Mexico Earthquake
Rescue workers search through the rubble for students at Enrique Rebsamen school after an earthquake in Mexico City, Mexico, Sept. 20, 2017. Reuters/ Edgard Garrido

The question of whether earthquakes and their intensity are linked to the moon in some way has cropped up again. And the new study which delved into the subject finds an answer that contradicts some older studies, as well as "earthquake lore."

Susan Hough, a scientist with the U.S. Geological Survey, looked at data for 204 earthquakes, each of magnitude 8 or stronger, that have occurred since the 1600s, and found no evidence that rates of these large earthquakes were influenced by the phase of the moon or even the Earth’s position relative to the sun.

Based on a study she published in the journal Seismological Journal Letters, Hough said any patterns in earthquake cycles that have been linked by observers to the phases of the moon "are no different from the kinds of patterns you would get if the data are completely random," according to a statement released Tuesday by the Seismological Society of America.

For the study, Hough chose powerful earthquakes to avoid the clustering effect, which refers to a number of earthquakes that happen in a relatively short time in the same region, many of them as aftershocks of one big earthquake. A big earthquake is less likely to be an aftershock.

She found that certain days in the lunar cycle did, in fact, throw up some earthquake clusters. But to see if the patterns she found were of any significance, Hough randomized the earthquake dates and found similar patterns in the random data as well.

"When you have random data, you can get all sorts of apparent signals, just like when you flip a coin, you sometimes end up with five heads in a row," Hough said by way of explanation.
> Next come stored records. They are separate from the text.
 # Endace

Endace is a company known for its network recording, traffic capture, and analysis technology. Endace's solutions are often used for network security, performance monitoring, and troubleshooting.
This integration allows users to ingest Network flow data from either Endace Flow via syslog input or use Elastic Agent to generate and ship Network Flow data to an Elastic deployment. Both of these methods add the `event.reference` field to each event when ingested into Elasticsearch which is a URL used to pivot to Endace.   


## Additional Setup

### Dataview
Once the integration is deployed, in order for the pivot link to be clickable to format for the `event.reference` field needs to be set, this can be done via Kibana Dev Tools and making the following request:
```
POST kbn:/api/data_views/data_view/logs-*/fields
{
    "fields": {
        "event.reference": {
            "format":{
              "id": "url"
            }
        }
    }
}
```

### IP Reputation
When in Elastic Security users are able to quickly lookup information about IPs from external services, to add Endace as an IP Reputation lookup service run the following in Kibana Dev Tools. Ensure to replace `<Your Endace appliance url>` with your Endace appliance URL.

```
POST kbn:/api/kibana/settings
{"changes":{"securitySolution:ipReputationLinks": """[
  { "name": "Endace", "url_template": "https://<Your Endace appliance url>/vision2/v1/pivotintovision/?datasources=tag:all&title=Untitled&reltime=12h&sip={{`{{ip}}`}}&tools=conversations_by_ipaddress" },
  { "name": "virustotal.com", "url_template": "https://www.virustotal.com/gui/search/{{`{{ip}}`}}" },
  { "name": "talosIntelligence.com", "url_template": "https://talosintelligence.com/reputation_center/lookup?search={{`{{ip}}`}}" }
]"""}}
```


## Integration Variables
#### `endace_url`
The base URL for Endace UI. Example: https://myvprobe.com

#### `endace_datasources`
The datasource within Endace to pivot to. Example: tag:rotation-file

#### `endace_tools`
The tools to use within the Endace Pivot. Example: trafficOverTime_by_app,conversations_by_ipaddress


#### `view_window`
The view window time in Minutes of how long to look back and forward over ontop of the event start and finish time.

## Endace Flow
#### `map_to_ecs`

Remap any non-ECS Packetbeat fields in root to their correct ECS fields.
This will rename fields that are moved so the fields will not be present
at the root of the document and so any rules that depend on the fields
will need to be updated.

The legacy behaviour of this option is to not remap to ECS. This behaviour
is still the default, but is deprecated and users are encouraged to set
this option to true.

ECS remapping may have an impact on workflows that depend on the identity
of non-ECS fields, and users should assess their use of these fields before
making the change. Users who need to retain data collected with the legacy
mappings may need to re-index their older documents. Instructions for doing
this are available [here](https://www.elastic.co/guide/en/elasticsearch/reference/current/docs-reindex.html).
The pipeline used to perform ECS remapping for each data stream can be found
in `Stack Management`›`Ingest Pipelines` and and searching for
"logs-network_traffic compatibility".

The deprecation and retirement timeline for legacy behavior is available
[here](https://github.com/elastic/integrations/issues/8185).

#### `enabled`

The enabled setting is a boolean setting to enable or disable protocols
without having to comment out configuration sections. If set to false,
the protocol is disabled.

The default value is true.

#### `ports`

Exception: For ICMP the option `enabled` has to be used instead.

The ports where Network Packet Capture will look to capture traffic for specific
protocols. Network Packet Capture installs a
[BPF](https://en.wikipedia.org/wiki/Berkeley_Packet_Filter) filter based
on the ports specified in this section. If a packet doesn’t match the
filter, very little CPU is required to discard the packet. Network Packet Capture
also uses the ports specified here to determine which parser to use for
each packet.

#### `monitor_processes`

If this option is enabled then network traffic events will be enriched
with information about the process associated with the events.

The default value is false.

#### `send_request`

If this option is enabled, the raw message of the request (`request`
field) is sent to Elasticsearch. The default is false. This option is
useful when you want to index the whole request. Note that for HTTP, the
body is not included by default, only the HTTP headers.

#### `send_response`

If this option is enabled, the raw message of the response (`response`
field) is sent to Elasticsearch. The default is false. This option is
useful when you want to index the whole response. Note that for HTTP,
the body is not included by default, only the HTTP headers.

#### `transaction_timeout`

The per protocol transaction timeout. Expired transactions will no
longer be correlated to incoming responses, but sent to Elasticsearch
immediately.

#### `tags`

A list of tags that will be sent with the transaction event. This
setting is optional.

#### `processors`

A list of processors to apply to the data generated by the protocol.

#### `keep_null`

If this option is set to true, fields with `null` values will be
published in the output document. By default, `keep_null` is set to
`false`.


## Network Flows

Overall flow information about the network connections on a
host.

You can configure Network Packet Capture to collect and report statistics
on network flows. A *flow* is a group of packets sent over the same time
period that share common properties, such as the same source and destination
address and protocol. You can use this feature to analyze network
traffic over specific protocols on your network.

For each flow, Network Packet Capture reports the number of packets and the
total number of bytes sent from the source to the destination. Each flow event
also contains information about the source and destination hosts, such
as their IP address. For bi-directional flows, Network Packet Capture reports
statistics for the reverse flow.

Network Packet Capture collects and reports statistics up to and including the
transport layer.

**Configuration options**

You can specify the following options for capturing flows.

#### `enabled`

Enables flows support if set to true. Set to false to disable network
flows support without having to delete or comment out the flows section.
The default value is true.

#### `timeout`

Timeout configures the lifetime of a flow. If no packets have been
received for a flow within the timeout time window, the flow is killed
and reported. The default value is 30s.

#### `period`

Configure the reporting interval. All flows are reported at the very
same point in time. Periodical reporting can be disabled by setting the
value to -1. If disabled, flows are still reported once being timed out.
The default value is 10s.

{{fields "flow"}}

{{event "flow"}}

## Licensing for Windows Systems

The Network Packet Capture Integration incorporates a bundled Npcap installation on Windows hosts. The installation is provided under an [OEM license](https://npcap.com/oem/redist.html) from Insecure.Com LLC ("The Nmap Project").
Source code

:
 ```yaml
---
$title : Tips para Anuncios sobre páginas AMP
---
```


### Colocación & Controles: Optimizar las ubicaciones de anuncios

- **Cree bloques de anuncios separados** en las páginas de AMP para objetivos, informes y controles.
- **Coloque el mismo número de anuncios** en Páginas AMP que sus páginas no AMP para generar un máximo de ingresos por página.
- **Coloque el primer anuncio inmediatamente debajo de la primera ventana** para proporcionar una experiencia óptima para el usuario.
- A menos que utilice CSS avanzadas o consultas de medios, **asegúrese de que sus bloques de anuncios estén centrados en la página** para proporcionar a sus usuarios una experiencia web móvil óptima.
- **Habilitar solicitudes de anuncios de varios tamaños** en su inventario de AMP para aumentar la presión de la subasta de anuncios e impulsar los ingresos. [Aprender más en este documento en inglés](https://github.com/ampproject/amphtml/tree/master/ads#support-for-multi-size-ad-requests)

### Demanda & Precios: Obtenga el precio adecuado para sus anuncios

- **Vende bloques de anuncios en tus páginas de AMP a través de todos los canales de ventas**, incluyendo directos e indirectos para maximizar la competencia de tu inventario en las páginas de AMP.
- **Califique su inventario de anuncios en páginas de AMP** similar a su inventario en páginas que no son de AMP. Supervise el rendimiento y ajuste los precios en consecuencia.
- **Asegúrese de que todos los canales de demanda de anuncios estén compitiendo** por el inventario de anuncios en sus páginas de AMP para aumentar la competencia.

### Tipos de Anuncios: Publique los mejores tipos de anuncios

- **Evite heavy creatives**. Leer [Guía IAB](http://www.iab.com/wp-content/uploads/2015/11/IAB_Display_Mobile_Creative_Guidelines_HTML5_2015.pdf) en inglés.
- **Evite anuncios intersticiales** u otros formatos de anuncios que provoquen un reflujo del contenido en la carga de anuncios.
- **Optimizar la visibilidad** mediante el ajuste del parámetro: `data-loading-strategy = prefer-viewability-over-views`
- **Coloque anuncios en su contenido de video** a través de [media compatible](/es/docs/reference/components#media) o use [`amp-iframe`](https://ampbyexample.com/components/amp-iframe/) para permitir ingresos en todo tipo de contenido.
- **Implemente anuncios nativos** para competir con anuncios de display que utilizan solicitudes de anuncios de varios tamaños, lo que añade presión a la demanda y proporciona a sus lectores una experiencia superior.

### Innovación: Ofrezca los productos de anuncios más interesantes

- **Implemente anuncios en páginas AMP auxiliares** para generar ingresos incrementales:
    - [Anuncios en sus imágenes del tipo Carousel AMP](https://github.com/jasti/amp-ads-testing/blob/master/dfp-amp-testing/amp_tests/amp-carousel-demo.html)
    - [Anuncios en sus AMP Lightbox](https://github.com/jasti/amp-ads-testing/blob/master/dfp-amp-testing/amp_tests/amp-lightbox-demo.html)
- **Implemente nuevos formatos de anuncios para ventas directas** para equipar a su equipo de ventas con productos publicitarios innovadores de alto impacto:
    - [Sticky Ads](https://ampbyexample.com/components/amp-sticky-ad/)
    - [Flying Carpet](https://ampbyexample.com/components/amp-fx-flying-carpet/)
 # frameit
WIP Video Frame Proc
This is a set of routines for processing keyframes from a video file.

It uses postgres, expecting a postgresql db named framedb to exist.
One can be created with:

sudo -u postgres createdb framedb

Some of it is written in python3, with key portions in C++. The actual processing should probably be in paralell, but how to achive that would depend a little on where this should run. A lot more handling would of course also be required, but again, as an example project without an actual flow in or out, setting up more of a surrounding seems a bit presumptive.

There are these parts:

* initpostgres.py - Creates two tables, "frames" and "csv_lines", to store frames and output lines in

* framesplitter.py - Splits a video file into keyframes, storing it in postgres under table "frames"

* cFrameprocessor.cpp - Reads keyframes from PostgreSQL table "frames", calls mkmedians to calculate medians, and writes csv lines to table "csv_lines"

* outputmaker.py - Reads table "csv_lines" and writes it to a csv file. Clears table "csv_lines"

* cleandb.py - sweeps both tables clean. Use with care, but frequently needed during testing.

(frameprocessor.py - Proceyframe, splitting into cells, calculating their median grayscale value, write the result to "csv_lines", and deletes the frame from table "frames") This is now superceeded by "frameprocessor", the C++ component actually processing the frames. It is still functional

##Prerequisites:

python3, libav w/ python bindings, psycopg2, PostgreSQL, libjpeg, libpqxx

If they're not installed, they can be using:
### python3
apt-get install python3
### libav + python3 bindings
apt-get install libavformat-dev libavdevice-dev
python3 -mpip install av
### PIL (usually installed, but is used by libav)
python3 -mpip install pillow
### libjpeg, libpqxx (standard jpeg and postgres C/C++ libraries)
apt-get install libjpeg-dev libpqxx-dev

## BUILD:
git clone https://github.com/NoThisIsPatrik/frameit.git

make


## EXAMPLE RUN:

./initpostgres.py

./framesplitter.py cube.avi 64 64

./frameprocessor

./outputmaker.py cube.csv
If anything, some of the unusual patterns she found in the unchanged dataset showed the opposite of an earthquake-moon phase link. The maximum number of earthquakes on a single day (in terms of the lunar cycle) was 16, and this was the seventh day after a new moon, or in the middle of the cycle, when the lunar tides would be at their minimum.

However, there is the fact of solid Earth tidal stresses — not tides, but ripples through the Earth caused by the sun and the moon — which Hough said could be one of the factors that make a small contribution to earthquakes.

A study published in September 2016 made exactly that point, after analyzing over 10,000 earthquakes that were stronger than 5.5 in magnitude. In that study, which said the effect is significant but small, researchers concluded "that large earthquakes are more probable during periods of high tidal stress," and also that "an earthquake that began during a time of high tidal stress was more likely to grow to magnitude 8 or above."

Referring to studies of that sort, Hough said: "There is in some cases a weak effect, where there are more earthquakes when tidal stresses are high. But if you read those papers, you'll see that the authors are very careful. They never claim that the data can be used for prediction, because the modulation is always very small."